How many of your clients do you know? When case managers are asked this question, their answers might surprise you. Some, of course, say they know all of their clients. Some answer that they know most of their clients. Some, on the other hand, believe that they don't truly know any.
Only professional case workers and supervisors have insight into the answers above. They know that the case load burden in Child Welfare, Juvenile Justice, and Domestic Violence, to name just a few, often prevents even the most diligent and feeling case workers from ever really getting to know the clients in their care.
"I may know the name, gender, and age of one of my clients, but that's not enough to give me the insight I need to help a particular child. I feel like I need to understand so much more. There just isn't enough time."
One caseworker has created a solution to this problem. She calls it, The Poker Project.
THE POKER PROJECT
She adds "stickies" to her intake forms by highlighting individual qualities to help her identify clients. "Of course, I usually start with Name, Gender, Age, and Race. Then I add one word "tells" just like poker players use to remind me of something that distinguishes one client from another. I note likes and dislikes, offenses, family notes, fears, jewelry, physical attributes, or maybe pets."
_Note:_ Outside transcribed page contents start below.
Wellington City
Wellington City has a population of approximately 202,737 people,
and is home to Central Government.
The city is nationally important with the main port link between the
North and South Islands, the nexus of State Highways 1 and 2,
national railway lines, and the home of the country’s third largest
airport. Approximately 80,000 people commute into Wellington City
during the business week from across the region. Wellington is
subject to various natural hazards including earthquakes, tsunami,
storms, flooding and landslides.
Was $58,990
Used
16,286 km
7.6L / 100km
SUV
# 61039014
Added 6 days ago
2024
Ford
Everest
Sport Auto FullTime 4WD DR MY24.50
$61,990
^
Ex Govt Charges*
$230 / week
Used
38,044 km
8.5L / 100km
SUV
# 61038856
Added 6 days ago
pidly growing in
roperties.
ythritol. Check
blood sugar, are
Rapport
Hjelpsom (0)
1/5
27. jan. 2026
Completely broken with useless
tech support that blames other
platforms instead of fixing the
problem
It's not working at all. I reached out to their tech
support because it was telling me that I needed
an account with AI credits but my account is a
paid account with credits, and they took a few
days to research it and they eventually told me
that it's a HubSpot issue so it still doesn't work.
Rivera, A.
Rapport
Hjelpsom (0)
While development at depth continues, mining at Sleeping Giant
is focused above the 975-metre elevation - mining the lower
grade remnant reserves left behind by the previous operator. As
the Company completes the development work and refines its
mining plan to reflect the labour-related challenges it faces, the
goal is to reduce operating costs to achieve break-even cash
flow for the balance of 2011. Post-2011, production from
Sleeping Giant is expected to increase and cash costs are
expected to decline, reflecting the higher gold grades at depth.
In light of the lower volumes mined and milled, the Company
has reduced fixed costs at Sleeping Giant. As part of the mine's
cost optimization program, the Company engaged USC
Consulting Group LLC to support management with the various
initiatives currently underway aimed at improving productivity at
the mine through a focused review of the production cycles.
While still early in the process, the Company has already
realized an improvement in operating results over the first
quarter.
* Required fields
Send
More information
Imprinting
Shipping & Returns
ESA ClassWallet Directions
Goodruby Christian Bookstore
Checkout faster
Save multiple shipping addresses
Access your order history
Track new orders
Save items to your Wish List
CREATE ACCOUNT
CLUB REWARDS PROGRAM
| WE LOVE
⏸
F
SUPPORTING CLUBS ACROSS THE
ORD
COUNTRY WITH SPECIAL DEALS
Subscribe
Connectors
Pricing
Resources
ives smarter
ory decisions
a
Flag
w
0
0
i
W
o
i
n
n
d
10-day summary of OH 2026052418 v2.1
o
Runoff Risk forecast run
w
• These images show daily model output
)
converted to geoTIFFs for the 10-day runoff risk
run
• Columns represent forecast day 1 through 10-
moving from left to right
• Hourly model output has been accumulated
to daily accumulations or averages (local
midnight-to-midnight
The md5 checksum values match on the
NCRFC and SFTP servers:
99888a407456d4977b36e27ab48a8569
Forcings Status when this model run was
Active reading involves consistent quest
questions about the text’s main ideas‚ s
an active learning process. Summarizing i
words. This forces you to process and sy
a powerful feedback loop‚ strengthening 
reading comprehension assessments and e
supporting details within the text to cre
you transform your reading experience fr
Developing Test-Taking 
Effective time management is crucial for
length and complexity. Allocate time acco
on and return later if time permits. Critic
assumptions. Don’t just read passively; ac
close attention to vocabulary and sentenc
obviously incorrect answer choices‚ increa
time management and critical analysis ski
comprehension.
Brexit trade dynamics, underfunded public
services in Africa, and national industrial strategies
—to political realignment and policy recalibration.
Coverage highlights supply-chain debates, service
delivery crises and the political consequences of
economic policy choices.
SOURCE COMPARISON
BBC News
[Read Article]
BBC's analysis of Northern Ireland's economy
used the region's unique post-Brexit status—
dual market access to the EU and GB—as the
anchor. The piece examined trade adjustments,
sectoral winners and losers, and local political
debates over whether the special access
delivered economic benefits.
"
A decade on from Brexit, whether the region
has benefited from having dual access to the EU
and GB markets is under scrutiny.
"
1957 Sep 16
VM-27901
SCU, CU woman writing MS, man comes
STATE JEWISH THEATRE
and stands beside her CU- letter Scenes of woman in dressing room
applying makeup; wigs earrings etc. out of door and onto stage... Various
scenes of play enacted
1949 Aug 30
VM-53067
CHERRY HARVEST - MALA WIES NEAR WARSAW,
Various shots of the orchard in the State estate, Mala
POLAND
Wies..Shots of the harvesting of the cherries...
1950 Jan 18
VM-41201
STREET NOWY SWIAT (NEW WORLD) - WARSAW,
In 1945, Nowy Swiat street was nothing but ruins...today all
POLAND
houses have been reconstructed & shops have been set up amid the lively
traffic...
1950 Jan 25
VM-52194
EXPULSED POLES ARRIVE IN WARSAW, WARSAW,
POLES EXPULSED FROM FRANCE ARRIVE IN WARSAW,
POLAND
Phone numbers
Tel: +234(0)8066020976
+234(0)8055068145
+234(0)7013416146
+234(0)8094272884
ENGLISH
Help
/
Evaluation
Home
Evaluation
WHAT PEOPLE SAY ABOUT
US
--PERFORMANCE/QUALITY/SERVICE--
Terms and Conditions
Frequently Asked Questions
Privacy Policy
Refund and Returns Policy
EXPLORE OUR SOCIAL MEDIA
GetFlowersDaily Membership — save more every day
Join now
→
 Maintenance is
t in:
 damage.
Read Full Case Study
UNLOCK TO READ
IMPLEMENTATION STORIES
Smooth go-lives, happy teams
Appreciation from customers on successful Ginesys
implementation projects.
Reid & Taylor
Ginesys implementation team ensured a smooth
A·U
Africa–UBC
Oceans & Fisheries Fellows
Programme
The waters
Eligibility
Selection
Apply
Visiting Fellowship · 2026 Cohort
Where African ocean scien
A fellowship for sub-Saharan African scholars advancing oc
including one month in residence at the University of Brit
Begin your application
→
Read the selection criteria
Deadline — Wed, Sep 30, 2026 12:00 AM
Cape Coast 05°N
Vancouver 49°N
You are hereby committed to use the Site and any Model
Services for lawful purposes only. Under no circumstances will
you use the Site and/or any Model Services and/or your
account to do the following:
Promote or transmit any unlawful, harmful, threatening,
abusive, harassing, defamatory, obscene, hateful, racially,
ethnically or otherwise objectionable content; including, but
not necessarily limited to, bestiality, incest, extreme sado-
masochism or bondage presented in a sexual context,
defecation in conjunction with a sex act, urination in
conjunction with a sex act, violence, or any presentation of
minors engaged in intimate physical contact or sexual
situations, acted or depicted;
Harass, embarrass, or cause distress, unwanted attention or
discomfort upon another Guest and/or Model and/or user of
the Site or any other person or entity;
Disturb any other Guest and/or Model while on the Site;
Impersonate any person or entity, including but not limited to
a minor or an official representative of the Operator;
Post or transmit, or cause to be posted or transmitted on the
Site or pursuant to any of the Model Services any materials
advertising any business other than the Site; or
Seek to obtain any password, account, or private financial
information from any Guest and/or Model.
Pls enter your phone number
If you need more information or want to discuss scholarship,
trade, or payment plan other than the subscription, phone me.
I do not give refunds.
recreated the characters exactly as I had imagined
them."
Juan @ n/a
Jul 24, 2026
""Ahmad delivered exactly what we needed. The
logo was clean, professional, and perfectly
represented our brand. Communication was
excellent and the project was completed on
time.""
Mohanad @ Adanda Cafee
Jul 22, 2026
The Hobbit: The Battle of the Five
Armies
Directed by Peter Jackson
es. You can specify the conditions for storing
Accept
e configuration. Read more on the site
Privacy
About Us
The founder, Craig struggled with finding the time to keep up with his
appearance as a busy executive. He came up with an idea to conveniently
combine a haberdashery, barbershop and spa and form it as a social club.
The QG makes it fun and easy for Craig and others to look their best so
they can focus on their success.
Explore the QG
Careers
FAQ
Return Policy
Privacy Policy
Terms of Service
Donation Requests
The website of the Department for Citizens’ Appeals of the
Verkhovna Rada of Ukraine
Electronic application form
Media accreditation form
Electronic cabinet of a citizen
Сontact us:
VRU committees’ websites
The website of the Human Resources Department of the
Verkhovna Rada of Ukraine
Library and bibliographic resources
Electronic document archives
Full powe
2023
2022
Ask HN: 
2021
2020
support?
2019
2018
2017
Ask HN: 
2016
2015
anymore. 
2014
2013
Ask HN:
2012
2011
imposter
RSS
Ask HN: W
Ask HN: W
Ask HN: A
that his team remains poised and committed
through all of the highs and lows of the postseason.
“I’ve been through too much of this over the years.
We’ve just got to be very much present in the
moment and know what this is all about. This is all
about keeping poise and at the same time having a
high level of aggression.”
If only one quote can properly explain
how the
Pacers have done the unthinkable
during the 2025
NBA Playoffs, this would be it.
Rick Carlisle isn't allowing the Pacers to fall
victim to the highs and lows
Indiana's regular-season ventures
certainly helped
SAMPLE PROFILE: Antoinette - 12 - Female - Latino - Chocolate - Loud Noise - Mother Deceased - Dogs - Shell Bracelet - Big Brown Eyes - Cleo, the Cat. "Antoinette was my client four years ago, yet I remember her as if it was yesterday. Every time I pulled her file while she was one of my cases, regardless of how busy I was or how many clients I had at the time, I remembered her instantly."
PATHOLOGY: Without attempting to diagnose, I often add "tells" to my intake files from the client's initial interview. I might write, for example: No Eye Contact - Fidgets constantly - Shy - Angry - Bites nails - Stares off. Three weeks later when I open up the child's file, it's like he or she is sitting right in front of me again. It still works even three years later.
TELLS: "I learned about 'tells' from my husband who is an expert poker player. The slightest note that you instinctively jot into a client's file could tell you all you need to know about how to handle the case."
MODERN POKER: The "sticky note" days are over for most case workers. Utilizing the right software, however, allows the modern practitioner to document these types of "tells" or characteristics about clients. A robust system like FAMCare offers a level of customization that allows you to install The Poker Project in your files.
You will be amazed at how much self-confidence and peace of mind you will gain by using The Poker Project when interacting with your clients.